BEGIN Dataset content
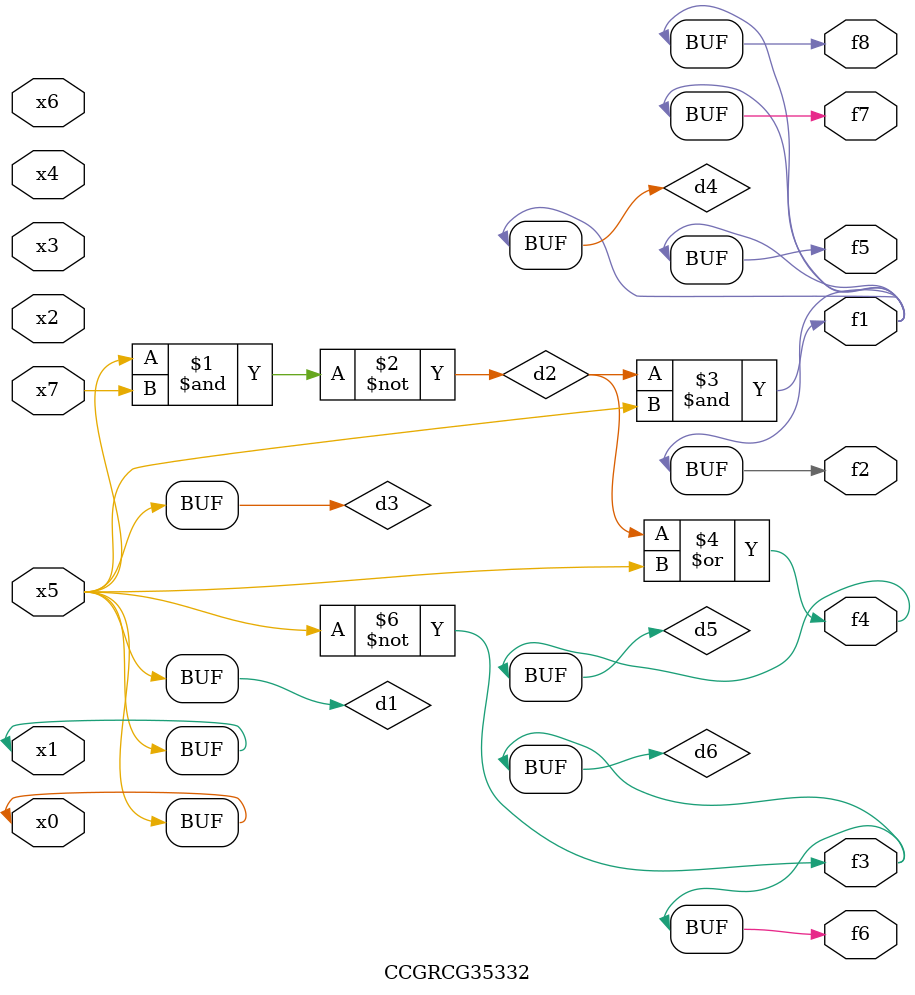
<source format=v>
module CCGRCG35332(
	input x0, x1, x2, x3, x4, x5, x6, x7,
	output f1, f2, f3, f4, f5, f6, f7, f8
);

	wire d1, d2, d3, d4, d5, d6;

	buf (d1, x0, x5);
	nand (d2, x5, x7);
	buf (d3, x0, x1);
	and (d4, d2, d3);
	or (d5, d2, d3);
	nor (d6, d1, d3);
	assign f1 = d4;
	assign f2 = d4;
	assign f3 = d6;
	assign f4 = d5;
	assign f5 = d4;
	assign f6 = d6;
	assign f7 = d4;
	assign f8 = d4;
endmodule

</source>
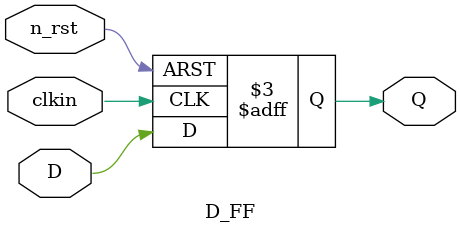
<source format=v>
`timescale 1ns / 1ps


module D_FF(Q,D,clkin,n_rst);

    /*--------- Declare I/O --------------------------*/
    output reg Q;	// Output of the flip-flop
    input D;		// Data input to the flip-flop
    input clkin;	// Clock input
    input n_rst;	// Negative reset input
    
    /*--------- Flip-flop behavior --------------------------*/
    always @ (posedge clkin or negedge n_rst)
    begin
        if (n_rst == 1'b0)
            Q <= 1'b0;	// Reset the output to 0 when reset is active
        else
            Q <= D;   	// Capture the data input on the rising edge of the clock
    end
endmodule

</source>
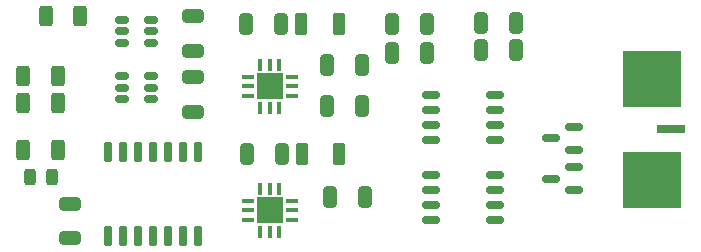
<source format=gbr>
%TF.GenerationSoftware,KiCad,Pcbnew,8.0.6*%
%TF.CreationDate,2024-10-28T10:45:57+07:00*%
%TF.ProjectId,PMOD-Pulser_update,504d4f44-2d50-4756-9c73-65725f757064,rev?*%
%TF.SameCoordinates,PX5e2ce30PY52bb330*%
%TF.FileFunction,Paste,Top*%
%TF.FilePolarity,Positive*%
%FSLAX46Y46*%
G04 Gerber Fmt 4.6, Leading zero omitted, Abs format (unit mm)*
G04 Created by KiCad (PCBNEW 8.0.6) date 2024-10-28 10:45:57*
%MOMM*%
%LPD*%
G01*
G04 APERTURE LIST*
G04 Aperture macros list*
%AMRoundRect*
0 Rectangle with rounded corners*
0 $1 Rounding radius*
0 $2 $3 $4 $5 $6 $7 $8 $9 X,Y pos of 4 corners*
0 Add a 4 corners polygon primitive as box body*
4,1,4,$2,$3,$4,$5,$6,$7,$8,$9,$2,$3,0*
0 Add four circle primitives for the rounded corners*
1,1,$1+$1,$2,$3*
1,1,$1+$1,$4,$5*
1,1,$1+$1,$6,$7*
1,1,$1+$1,$8,$9*
0 Add four rect primitives between the rounded corners*
20,1,$1+$1,$2,$3,$4,$5,0*
20,1,$1+$1,$4,$5,$6,$7,0*
20,1,$1+$1,$6,$7,$8,$9,0*
20,1,$1+$1,$8,$9,$2,$3,0*%
G04 Aperture macros list end*
%ADD10RoundRect,0.150000X0.450000X-0.150000X0.450000X0.150000X-0.450000X0.150000X-0.450000X-0.150000X0*%
%ADD11RoundRect,0.250000X-0.325000X-0.650000X0.325000X-0.650000X0.325000X0.650000X-0.325000X0.650000X0*%
%ADD12RoundRect,0.250000X-0.312500X-0.625000X0.312500X-0.625000X0.312500X0.625000X-0.312500X0.625000X0*%
%ADD13RoundRect,0.150000X0.587500X0.150000X-0.587500X0.150000X-0.587500X-0.150000X0.587500X-0.150000X0*%
%ADD14RoundRect,0.087500X0.462500X-0.087500X0.462500X0.087500X-0.462500X0.087500X-0.462500X-0.087500X0*%
%ADD15RoundRect,0.087500X-0.087500X-0.462500X0.087500X-0.462500X0.087500X0.462500X-0.087500X0.462500X0*%
%ADD16R,2.250000X2.250000*%
%ADD17RoundRect,0.250000X0.650000X-0.325000X0.650000X0.325000X-0.650000X0.325000X-0.650000X-0.325000X0*%
%ADD18RoundRect,0.250000X0.275000X0.700000X-0.275000X0.700000X-0.275000X-0.700000X0.275000X-0.700000X0*%
%ADD19R,2.350000X0.700000*%
%ADD20R,4.900000X4.800000*%
%ADD21RoundRect,0.250000X-0.650000X0.325000X-0.650000X-0.325000X0.650000X-0.325000X0.650000X0.325000X0*%
%ADD22RoundRect,0.162500X0.600000X-0.162500X0.600000X0.162500X-0.600000X0.162500X-0.600000X-0.162500X0*%
%ADD23RoundRect,0.175000X0.175000X0.712500X-0.175000X0.712500X-0.175000X-0.712500X0.175000X-0.712500X0*%
%ADD24RoundRect,0.243750X-0.243750X-0.456250X0.243750X-0.456250X0.243750X0.456250X-0.243750X0.456250X0*%
G04 APERTURE END LIST*
D10*
%TO.C,IC1*%
X15600000Y20500000D03*
X15600000Y19550000D03*
X15600000Y18600000D03*
X18100000Y18600000D03*
X18100000Y19550000D03*
X18100000Y20500000D03*
%TD*%
D11*
%TO.C,C5*%
X33025000Y13250000D03*
X35975000Y13250000D03*
%TD*%
D12*
%TO.C,R3*%
X7287500Y15750000D03*
X10212500Y15750000D03*
%TD*%
D11*
%TO.C,C6*%
X46025000Y18000000D03*
X48975000Y18000000D03*
%TD*%
D13*
%TO.C,D2*%
X53875000Y6150000D03*
X53875000Y8050000D03*
X52000000Y7100000D03*
%TD*%
D11*
%TO.C,C7*%
X46025000Y20250000D03*
X48975000Y20250000D03*
%TD*%
D14*
%TO.C,IC2*%
X26300000Y15700000D03*
X26300000Y14900000D03*
X26300000Y14100000D03*
D15*
X27350000Y13050000D03*
X28150000Y13050000D03*
X28950000Y13050000D03*
D14*
X30000000Y14100000D03*
X30000000Y14900000D03*
X30000000Y15700000D03*
D15*
X28950000Y16750000D03*
X28150000Y16750000D03*
X27350000Y16750000D03*
D16*
X28150000Y14900000D03*
%TD*%
D13*
%TO.C,D1*%
X53875000Y9550000D03*
X53875000Y11450000D03*
X52000000Y10500000D03*
%TD*%
D17*
%TO.C,C15*%
X21650000Y17875000D03*
X21650000Y20825000D03*
%TD*%
D11*
%TO.C,C4*%
X33025000Y16750000D03*
X35975000Y16750000D03*
%TD*%
D18*
%TO.C,FB2*%
X34025000Y9150000D03*
X30875000Y9150000D03*
%TD*%
%TO.C,FB1*%
X33975000Y20150000D03*
X30825000Y20150000D03*
%TD*%
D17*
%TO.C,C14*%
X11250000Y2025000D03*
X11250000Y4975000D03*
%TD*%
D19*
%TO.C,J1*%
X62101000Y11250000D03*
D20*
X60526000Y7000000D03*
X60526000Y15500000D03*
%TD*%
D12*
%TO.C,R2*%
X9187500Y20850000D03*
X12112500Y20850000D03*
%TD*%
%TO.C,R4*%
X7287500Y13500000D03*
X10212500Y13500000D03*
%TD*%
D11*
%TO.C,C9*%
X33275000Y5500000D03*
X36225000Y5500000D03*
%TD*%
%TO.C,C2*%
X38525000Y17750000D03*
X41475000Y17750000D03*
%TD*%
D21*
%TO.C,C16*%
X21650000Y15675000D03*
X21650000Y12725000D03*
%TD*%
D22*
%TO.C,IC6*%
X41788000Y7405000D03*
X41788000Y6135000D03*
X41788000Y4865000D03*
X41788000Y3595000D03*
X47212000Y3595000D03*
X47212000Y4865000D03*
X47212000Y6135000D03*
X47212000Y7405000D03*
%TD*%
%TO.C,IC3*%
X41788000Y14155000D03*
X41788000Y12885000D03*
X41788000Y11615000D03*
X41788000Y10345000D03*
X47212000Y10345000D03*
X47212000Y11615000D03*
X47212000Y12885000D03*
X47212000Y14155000D03*
%TD*%
D11*
%TO.C,C8*%
X26225000Y9150000D03*
X29175000Y9150000D03*
%TD*%
D23*
%TO.C,H1*%
X14440000Y2274000D03*
X15710000Y2274000D03*
X16980000Y2274000D03*
X18250000Y2274000D03*
X19520000Y2274000D03*
X20790000Y2274000D03*
X22060000Y2274000D03*
X22060000Y9350000D03*
X20790000Y9350000D03*
X19520000Y9350000D03*
X18250000Y9350000D03*
X16980000Y9350000D03*
X15710000Y9350000D03*
X14440000Y9350000D03*
%TD*%
D11*
%TO.C,C3*%
X38525000Y20150000D03*
X41475000Y20150000D03*
%TD*%
D12*
%TO.C,R1*%
X7287500Y9500000D03*
X10212500Y9500000D03*
%TD*%
D24*
%TO.C,D3*%
X7812500Y7250000D03*
X9687500Y7250000D03*
%TD*%
D11*
%TO.C,C1*%
X26175000Y20150000D03*
X29125000Y20150000D03*
%TD*%
D10*
%TO.C,IC4*%
X15600000Y15750000D03*
X15600000Y14800000D03*
X15600000Y13850000D03*
X18100000Y13850000D03*
X18100000Y14800000D03*
X18100000Y15750000D03*
%TD*%
D14*
%TO.C,IC5*%
X26300000Y5200000D03*
X26300000Y4400000D03*
X26300000Y3600000D03*
D15*
X27350000Y2550000D03*
X28150000Y2550000D03*
X28950000Y2550000D03*
D14*
X30000000Y3600000D03*
X30000000Y4400000D03*
X30000000Y5200000D03*
D15*
X28950000Y6250000D03*
X28150000Y6250000D03*
X27350000Y6250000D03*
D16*
X28150000Y4400000D03*
%TD*%
M02*

</source>
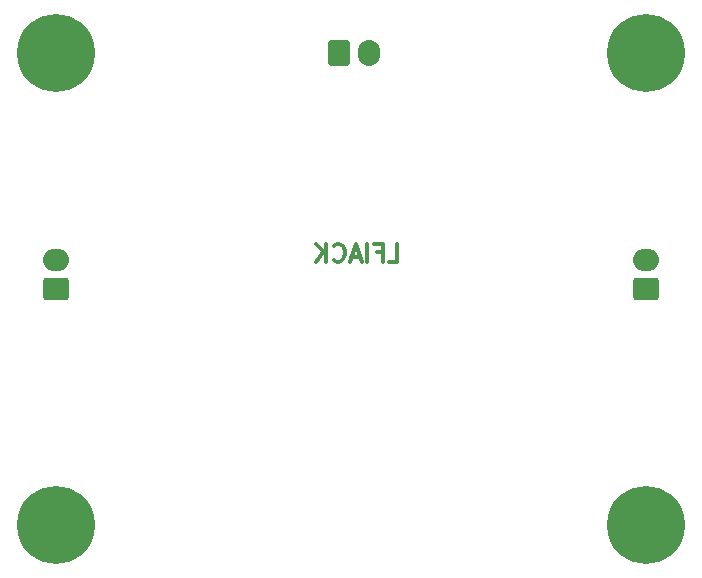
<source format=gbr>
%TF.GenerationSoftware,KiCad,Pcbnew,7.0.10-7.0.10~ubuntu22.04.1*%
%TF.CreationDate,2024-02-29T14:22:19+01:00*%
%TF.ProjectId,tp_micro_tetar_darriet,74705f6d-6963-4726-9f5f-74657461725f,rev?*%
%TF.SameCoordinates,Original*%
%TF.FileFunction,Soldermask,Bot*%
%TF.FilePolarity,Negative*%
%FSLAX46Y46*%
G04 Gerber Fmt 4.6, Leading zero omitted, Abs format (unit mm)*
G04 Created by KiCad (PCBNEW 7.0.10-7.0.10~ubuntu22.04.1) date 2024-02-29 14:22:19*
%MOMM*%
%LPD*%
G01*
G04 APERTURE LIST*
G04 Aperture macros list*
%AMRoundRect*
0 Rectangle with rounded corners*
0 $1 Rounding radius*
0 $2 $3 $4 $5 $6 $7 $8 $9 X,Y pos of 4 corners*
0 Add a 4 corners polygon primitive as box body*
4,1,4,$2,$3,$4,$5,$6,$7,$8,$9,$2,$3,0*
0 Add four circle primitives for the rounded corners*
1,1,$1+$1,$2,$3*
1,1,$1+$1,$4,$5*
1,1,$1+$1,$6,$7*
1,1,$1+$1,$8,$9*
0 Add four rect primitives between the rounded corners*
20,1,$1+$1,$2,$3,$4,$5,0*
20,1,$1+$1,$4,$5,$6,$7,0*
20,1,$1+$1,$6,$7,$8,$9,0*
20,1,$1+$1,$8,$9,$2,$3,0*%
G04 Aperture macros list end*
%ADD10C,0.300000*%
%ADD11C,6.600000*%
%ADD12RoundRect,0.279412X0.820588X-0.670588X0.820588X0.670588X-0.820588X0.670588X-0.820588X-0.670588X0*%
%ADD13O,2.200000X1.900000*%
%ADD14RoundRect,0.279412X-0.670588X-0.820588X0.670588X-0.820588X0.670588X0.820588X-0.670588X0.820588X0*%
%ADD15O,1.900000X2.200000*%
G04 APERTURE END LIST*
D10*
X78178571Y-67678328D02*
X78892857Y-67678328D01*
X78892857Y-67678328D02*
X78892857Y-66178328D01*
X77178571Y-66892614D02*
X77678571Y-66892614D01*
X77678571Y-67678328D02*
X77678571Y-66178328D01*
X77678571Y-66178328D02*
X76964285Y-66178328D01*
X76392857Y-67678328D02*
X76392857Y-66178328D01*
X75749999Y-67249757D02*
X75035714Y-67249757D01*
X75892856Y-67678328D02*
X75392856Y-66178328D01*
X75392856Y-66178328D02*
X74892856Y-67678328D01*
X73535714Y-67535471D02*
X73607142Y-67606900D01*
X73607142Y-67606900D02*
X73821428Y-67678328D01*
X73821428Y-67678328D02*
X73964285Y-67678328D01*
X73964285Y-67678328D02*
X74178571Y-67606900D01*
X74178571Y-67606900D02*
X74321428Y-67464042D01*
X74321428Y-67464042D02*
X74392857Y-67321185D01*
X74392857Y-67321185D02*
X74464285Y-67035471D01*
X74464285Y-67035471D02*
X74464285Y-66821185D01*
X74464285Y-66821185D02*
X74392857Y-66535471D01*
X74392857Y-66535471D02*
X74321428Y-66392614D01*
X74321428Y-66392614D02*
X74178571Y-66249757D01*
X74178571Y-66249757D02*
X73964285Y-66178328D01*
X73964285Y-66178328D02*
X73821428Y-66178328D01*
X73821428Y-66178328D02*
X73607142Y-66249757D01*
X73607142Y-66249757D02*
X73535714Y-66321185D01*
X72892857Y-67678328D02*
X72892857Y-66178328D01*
X72035714Y-67678328D02*
X72678571Y-66821185D01*
X72035714Y-66178328D02*
X72892857Y-67035471D01*
D11*
%TO.C,H2*%
X100000000Y-50000000D03*
%TD*%
D12*
%TO.C,J2*%
X50000000Y-70000000D03*
D13*
X50000000Y-67500000D03*
%TD*%
D11*
%TO.C,H1*%
X50000000Y-50000000D03*
%TD*%
D12*
%TO.C,J4*%
X100000000Y-70000000D03*
D13*
X100000000Y-67500000D03*
%TD*%
D11*
%TO.C,H4*%
X100000000Y-90000000D03*
%TD*%
%TO.C,H3*%
X50000000Y-90000000D03*
%TD*%
D14*
%TO.C,J3*%
X74000000Y-50000000D03*
D15*
X76500000Y-50000000D03*
%TD*%
M02*

</source>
END Dataset content
Out of the data above, set down the lines from the one with "X41788000Y12885000D03*" to the one with "X18100000Y14800000D03*", both included, exactly as written and with no additions.

» Result of the task:
X41788000Y12885000D03*
X41788000Y11615000D03*
X41788000Y10345000D03*
X47212000Y10345000D03*
X47212000Y11615000D03*
X47212000Y12885000D03*
X47212000Y14155000D03*
%TD*%
D11*
%TO.C,C8*%
X26225000Y9150000D03*
X29175000Y9150000D03*
%TD*%
D23*
%TO.C,H1*%
X14440000Y2274000D03*
X15710000Y2274000D03*
X16980000Y2274000D03*
X18250000Y2274000D03*
X19520000Y2274000D03*
X20790000Y2274000D03*
X22060000Y2274000D03*
X22060000Y9350000D03*
X20790000Y9350000D03*
X19520000Y9350000D03*
X18250000Y9350000D03*
X16980000Y9350000D03*
X15710000Y9350000D03*
X14440000Y9350000D03*
%TD*%
D11*
%TO.C,C3*%
X38525000Y20150000D03*
X41475000Y20150000D03*
%TD*%
D12*
%TO.C,R1*%
X7287500Y9500000D03*
X10212500Y9500000D03*
%TD*%
D24*
%TO.C,D3*%
X7812500Y7250000D03*
X9687500Y7250000D03*
%TD*%
D11*
%TO.C,C1*%
X26175000Y20150000D03*
X29125000Y20150000D03*
%TD*%
D10*
%TO.C,IC4*%
X15600000Y15750000D03*
X15600000Y14800000D03*
X15600000Y13850000D03*
X18100000Y13850000D03*
X18100000Y14800000D03*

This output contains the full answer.